▸ **EXTRACTED DATA**:

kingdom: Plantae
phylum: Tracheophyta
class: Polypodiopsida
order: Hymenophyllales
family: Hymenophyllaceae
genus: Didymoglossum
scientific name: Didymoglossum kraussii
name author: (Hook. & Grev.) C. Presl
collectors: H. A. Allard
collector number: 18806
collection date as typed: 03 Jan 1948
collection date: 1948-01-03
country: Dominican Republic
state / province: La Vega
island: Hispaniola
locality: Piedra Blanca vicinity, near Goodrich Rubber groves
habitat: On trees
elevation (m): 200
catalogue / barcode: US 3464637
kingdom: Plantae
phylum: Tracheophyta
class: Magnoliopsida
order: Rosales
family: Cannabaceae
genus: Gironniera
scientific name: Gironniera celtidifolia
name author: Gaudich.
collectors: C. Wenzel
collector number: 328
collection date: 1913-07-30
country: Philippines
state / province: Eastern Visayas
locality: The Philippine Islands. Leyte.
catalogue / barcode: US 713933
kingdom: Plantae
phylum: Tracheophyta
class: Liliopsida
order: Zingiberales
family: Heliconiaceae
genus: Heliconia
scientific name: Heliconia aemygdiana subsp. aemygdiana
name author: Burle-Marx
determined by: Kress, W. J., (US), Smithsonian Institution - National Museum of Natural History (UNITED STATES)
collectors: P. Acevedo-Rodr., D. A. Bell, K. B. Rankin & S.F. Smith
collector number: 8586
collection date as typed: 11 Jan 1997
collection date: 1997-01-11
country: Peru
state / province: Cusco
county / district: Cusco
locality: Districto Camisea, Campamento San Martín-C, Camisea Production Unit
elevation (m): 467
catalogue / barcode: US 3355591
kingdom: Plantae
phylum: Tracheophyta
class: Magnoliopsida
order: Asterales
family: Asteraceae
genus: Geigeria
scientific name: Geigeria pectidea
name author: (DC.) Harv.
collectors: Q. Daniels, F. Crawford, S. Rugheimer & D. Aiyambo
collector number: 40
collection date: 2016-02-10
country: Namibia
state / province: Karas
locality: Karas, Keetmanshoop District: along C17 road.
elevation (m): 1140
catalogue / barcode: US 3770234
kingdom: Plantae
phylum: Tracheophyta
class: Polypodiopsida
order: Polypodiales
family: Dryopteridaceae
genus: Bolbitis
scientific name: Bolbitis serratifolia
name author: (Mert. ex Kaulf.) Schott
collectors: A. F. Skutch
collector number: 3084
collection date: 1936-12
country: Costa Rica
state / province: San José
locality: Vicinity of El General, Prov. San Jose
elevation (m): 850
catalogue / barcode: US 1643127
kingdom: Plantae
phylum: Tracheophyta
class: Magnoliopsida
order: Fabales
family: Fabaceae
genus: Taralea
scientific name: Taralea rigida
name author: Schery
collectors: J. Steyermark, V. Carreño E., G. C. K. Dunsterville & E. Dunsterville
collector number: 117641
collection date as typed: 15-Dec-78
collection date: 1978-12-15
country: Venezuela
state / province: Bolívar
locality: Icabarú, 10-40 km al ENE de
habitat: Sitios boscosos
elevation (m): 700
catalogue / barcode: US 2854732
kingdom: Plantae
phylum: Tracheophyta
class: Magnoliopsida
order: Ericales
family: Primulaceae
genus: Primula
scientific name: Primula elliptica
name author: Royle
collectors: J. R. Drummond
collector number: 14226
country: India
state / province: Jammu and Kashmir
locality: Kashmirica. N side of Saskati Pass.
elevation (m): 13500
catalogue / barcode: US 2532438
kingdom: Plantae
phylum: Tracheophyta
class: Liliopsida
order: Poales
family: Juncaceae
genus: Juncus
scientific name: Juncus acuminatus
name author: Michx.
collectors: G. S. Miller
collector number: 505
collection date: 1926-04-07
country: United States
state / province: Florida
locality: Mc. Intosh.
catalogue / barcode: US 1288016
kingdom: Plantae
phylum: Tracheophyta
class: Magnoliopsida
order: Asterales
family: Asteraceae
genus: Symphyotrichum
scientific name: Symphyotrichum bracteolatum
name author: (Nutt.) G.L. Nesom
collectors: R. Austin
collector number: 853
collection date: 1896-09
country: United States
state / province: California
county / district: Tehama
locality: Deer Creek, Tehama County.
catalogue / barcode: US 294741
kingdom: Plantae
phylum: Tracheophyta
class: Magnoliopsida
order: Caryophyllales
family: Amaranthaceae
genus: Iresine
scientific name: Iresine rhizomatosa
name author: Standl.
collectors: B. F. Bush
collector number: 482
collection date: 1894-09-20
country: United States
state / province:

▸ **INSTRUCTIONS TO FOLLOW**: Copy the items from the first line through the line that contains "collection date: 1913-07-30", both included, reproducing every line without change.

▸ **WRITTEN SOLUTION**:
kingdom: Plantae
phylum: Tracheophyta
class: Polypodiopsida
order: Hymenophyllales
family: Hymenophyllaceae
genus: Didymoglossum
scientific name: Didymoglossum kraussii
name author: (Hook. & Grev.) C. Presl
collectors: H. A. Allard
collector number: 18806
collection date as typed: 03 Jan 1948
collection date: 1948-01-03
country: Dominican Republic
state / province: La Vega
island: Hispaniola
locality: Piedra Blanca vicinity, near Goodrich Rubber groves
habitat: On trees
elevation (m): 200
catalogue / barcode: US 3464637
kingdom: Plantae
phylum: Tracheophyta
class: Magnoliopsida
order: Rosales
family: Cannabaceae
genus: Gironniera
scientific name: Gironniera celtidifolia
name author: Gaudich.
collectors: C. Wenzel
collector number: 328
collection date: 1913-07-30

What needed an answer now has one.